■ Document text:
══════
Saturday, February 11, 2006

Fight Back - Buy Danish

There is a beautiful story -- which I was raised believing -- which really ought to be true: it is that of the brave Danish people, led by their King, donned yellow stars-of-David when the invading Nazis ordered all Jews to do so in 1941. Apparently this particular heroic is all myth, but accurately reflected the real courage of countless Danes who hid away or ferried their Jewish neighbours away from the jaws of the Shoah.

I am put in mind of the need for such solidarity in the face of the totalitarian mindset winning in the current furor over the cartoons of the Prophet. Throughout the Muslim world, the usual suspects -- gigantic drooling mobs of primarily youthful males with a smattering of stern looking elderly mullahs -- sweep through the streets looking for anything Danish to torch. Despite the more than sufficient-seeming apologies not only by the editor whose newspaper carried the Mohammed cartoon but by Prime Minister Rasmussen, this hooliganism continued and spread around the Muslim world. Likewise, boycotts were launched against Danish products, regardless of the affected companies and workers having had nothing to do with the original sin. Righteous outrage, of course, is never selective in its targets or collateral casualties.
══════
■ Extracted data:
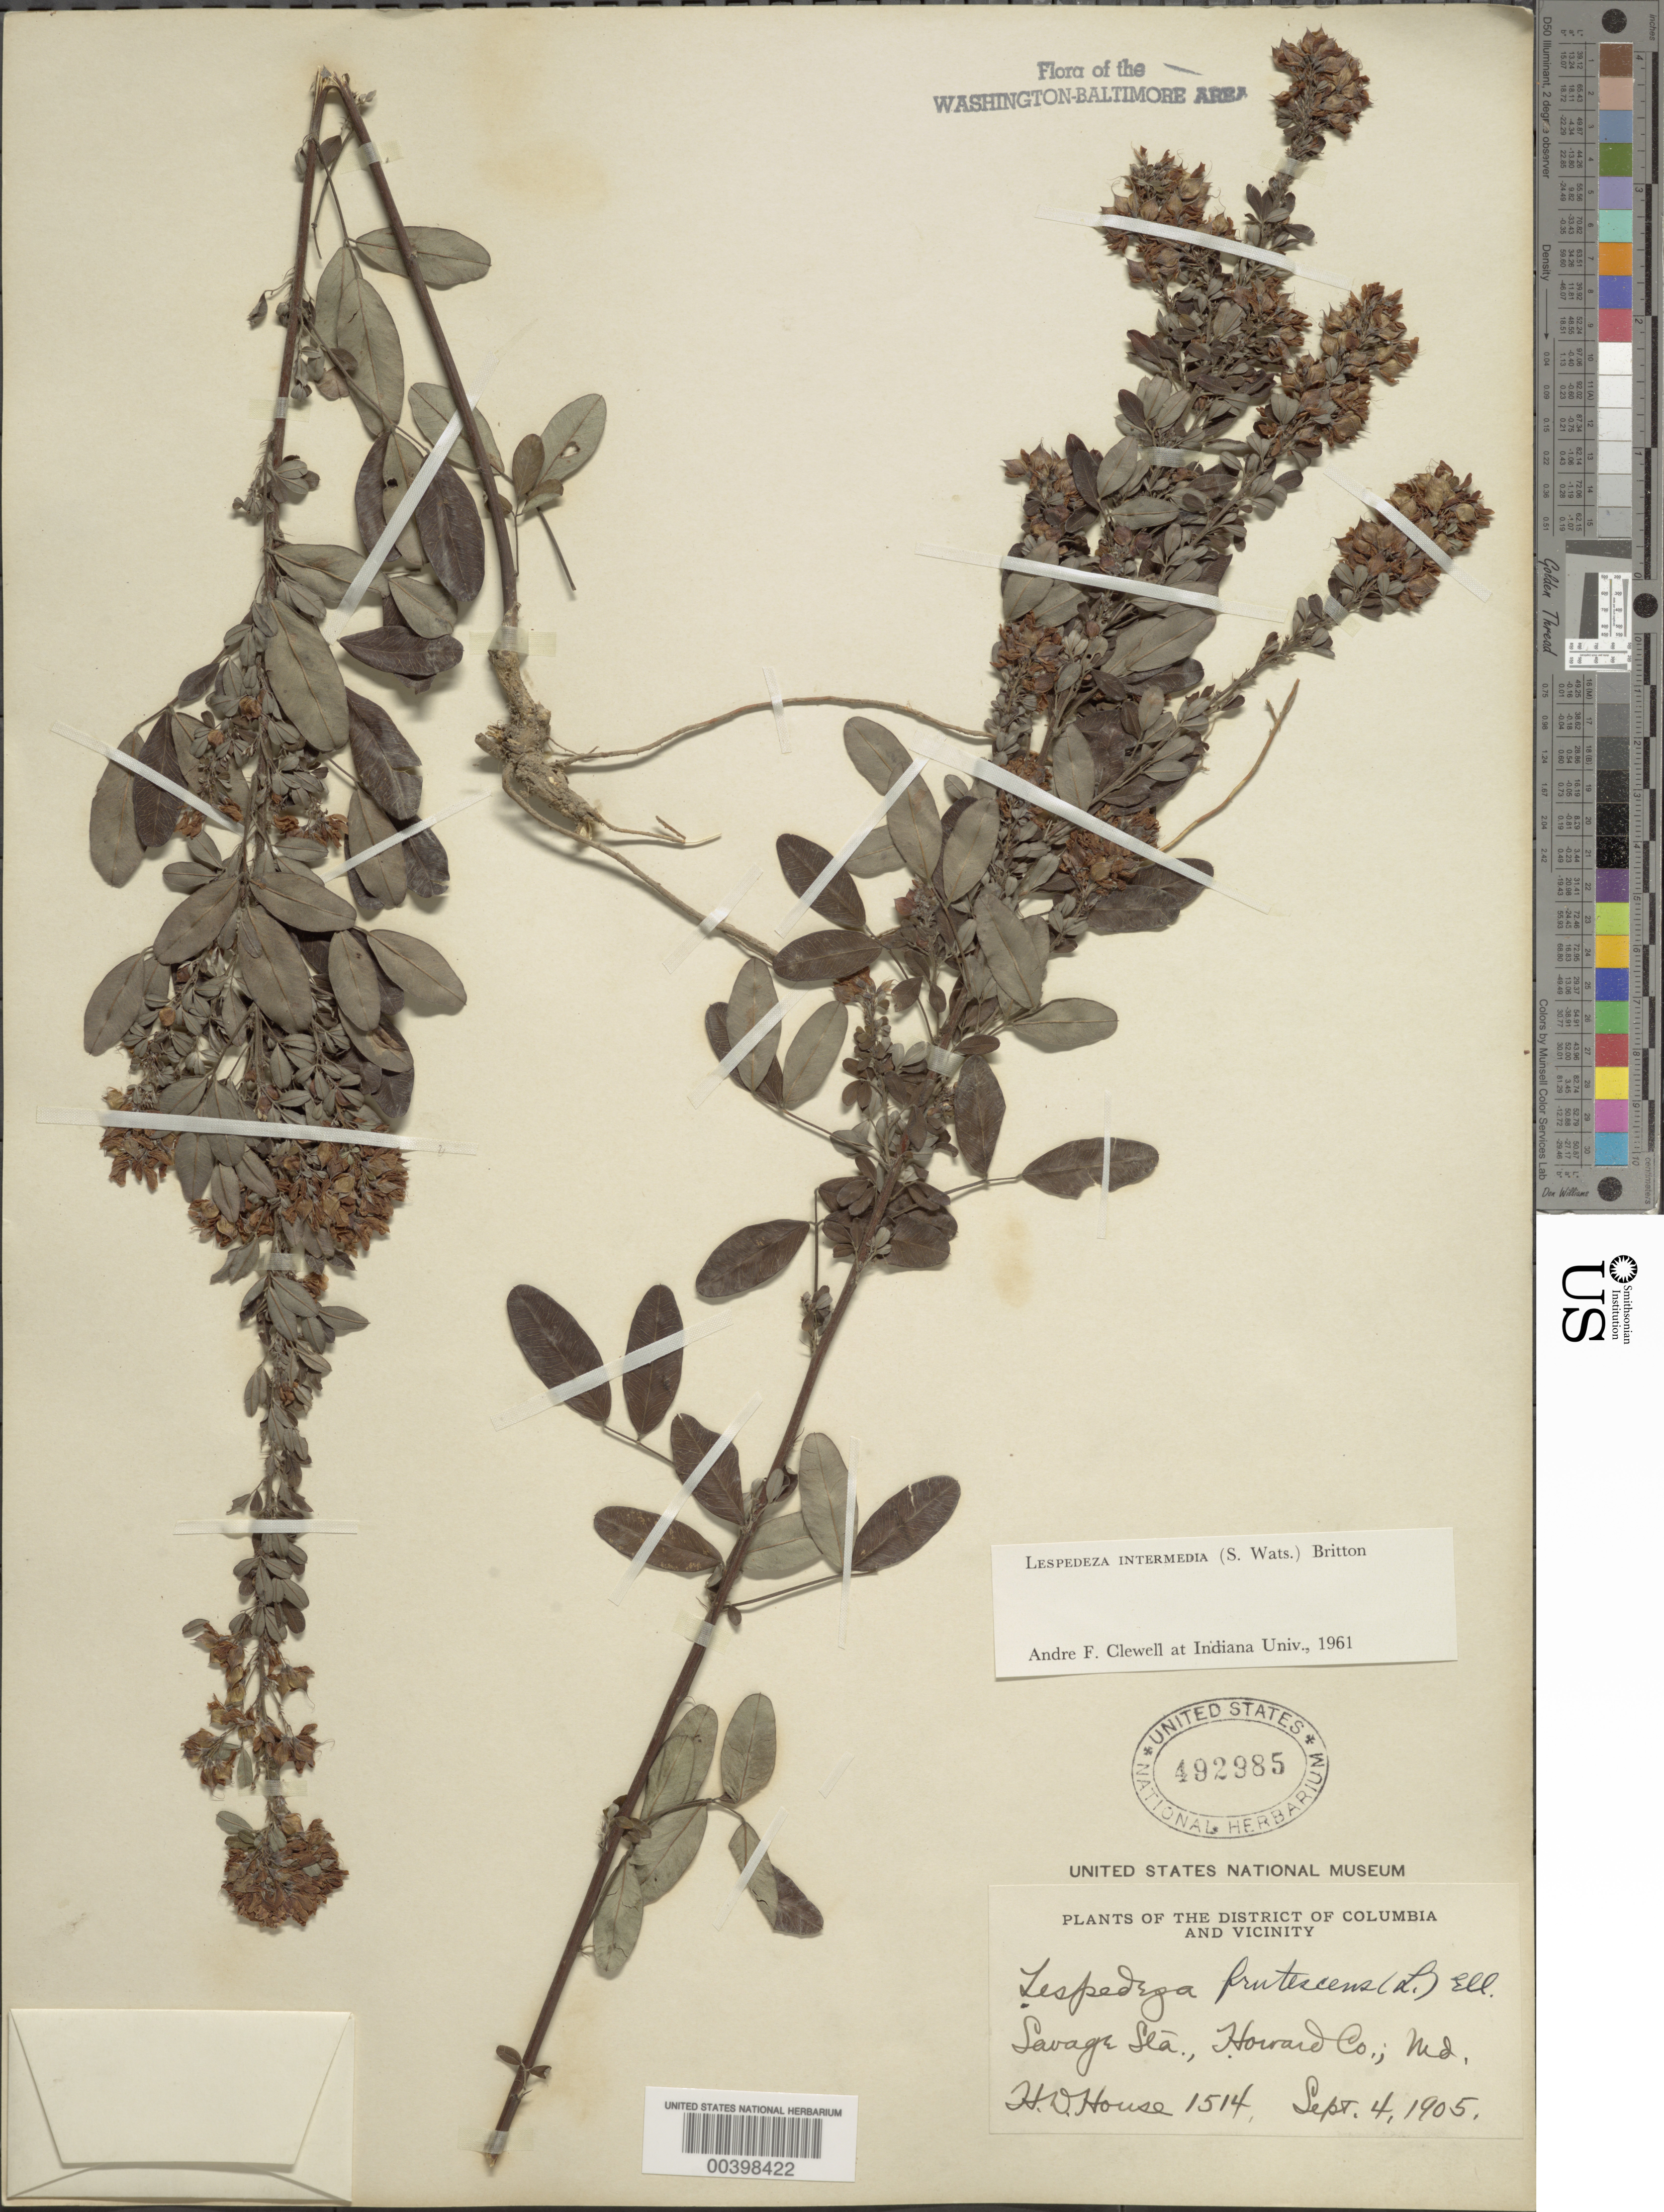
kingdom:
══════
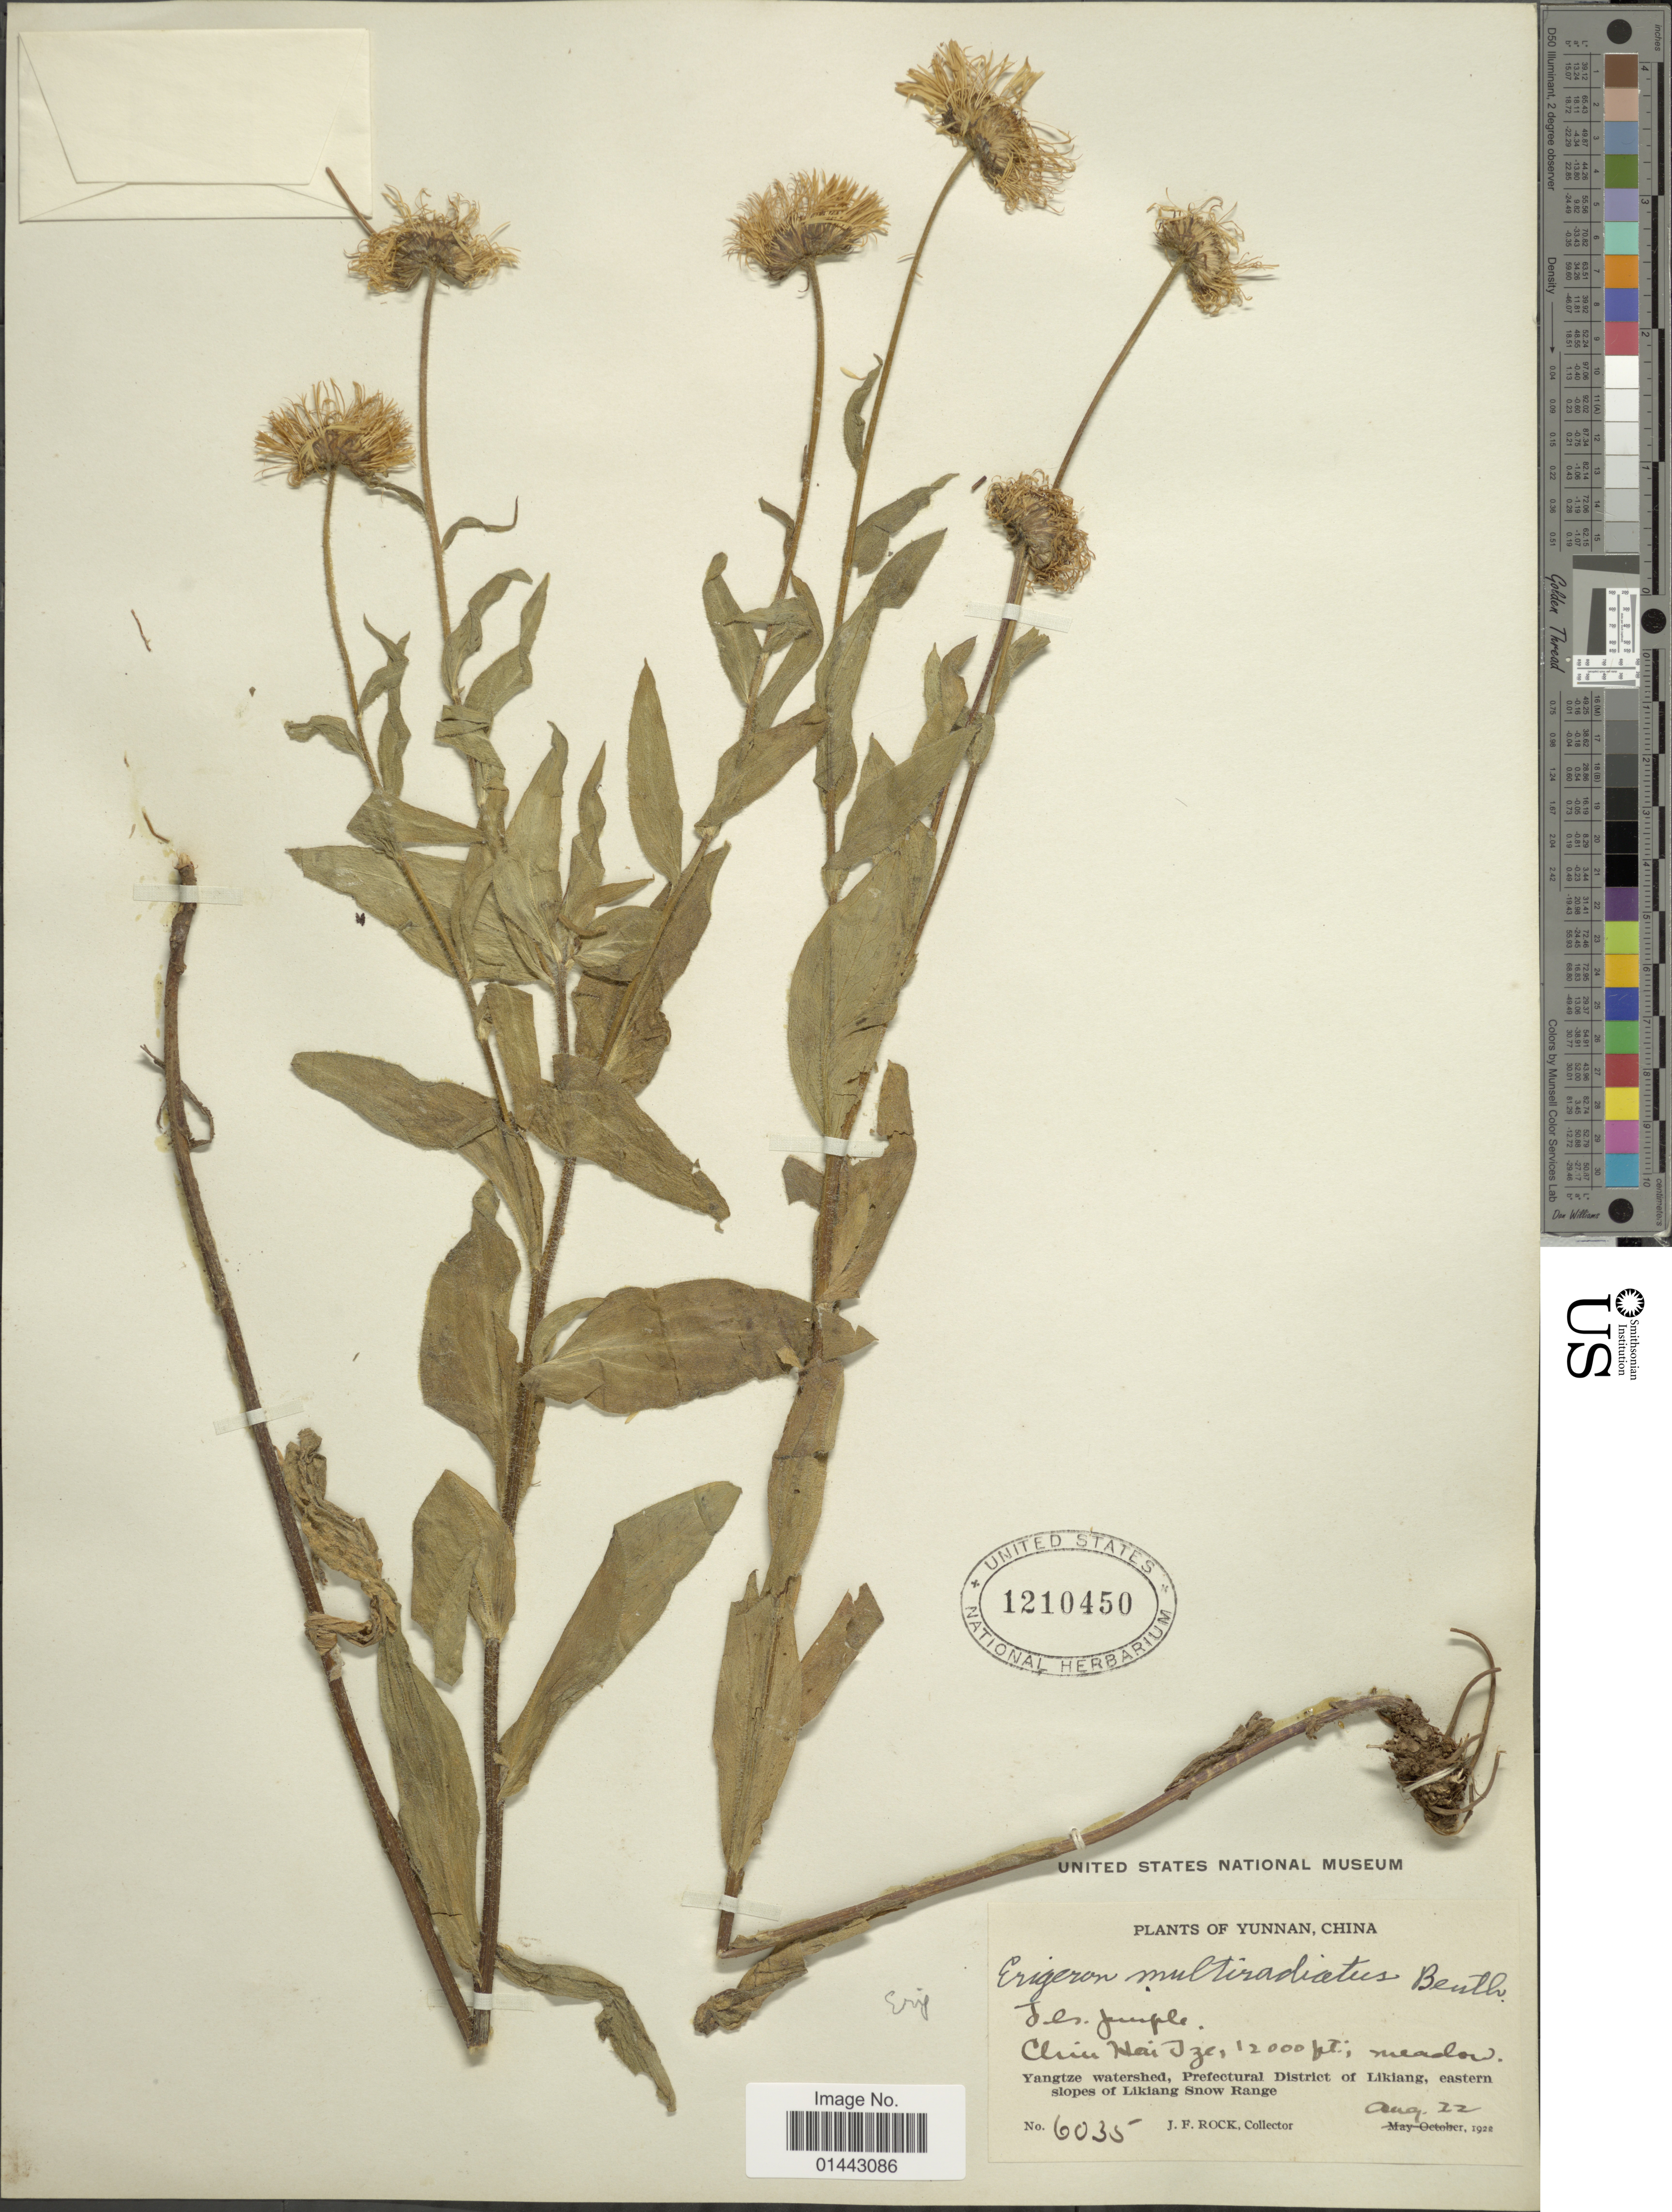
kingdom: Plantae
══════
■ Instructions for the task:
Reproduce the passage of the post on buying Danish between "There is a beautiful" and "of the Shoah.", inclusive.

■ Final result:
There is a beautiful story -- which I was raised believing -- which really ought to be true: it is that of the brave Danish people, led by their King, donned yellow stars-of-David when the invading Nazis ordered all Jews to do so in 1941. Apparently this particular heroic is all myth, but accurately reflected the real courage of countless Danes who hid away or ferried their Jewish neighbours away from the jaws of the Shoah.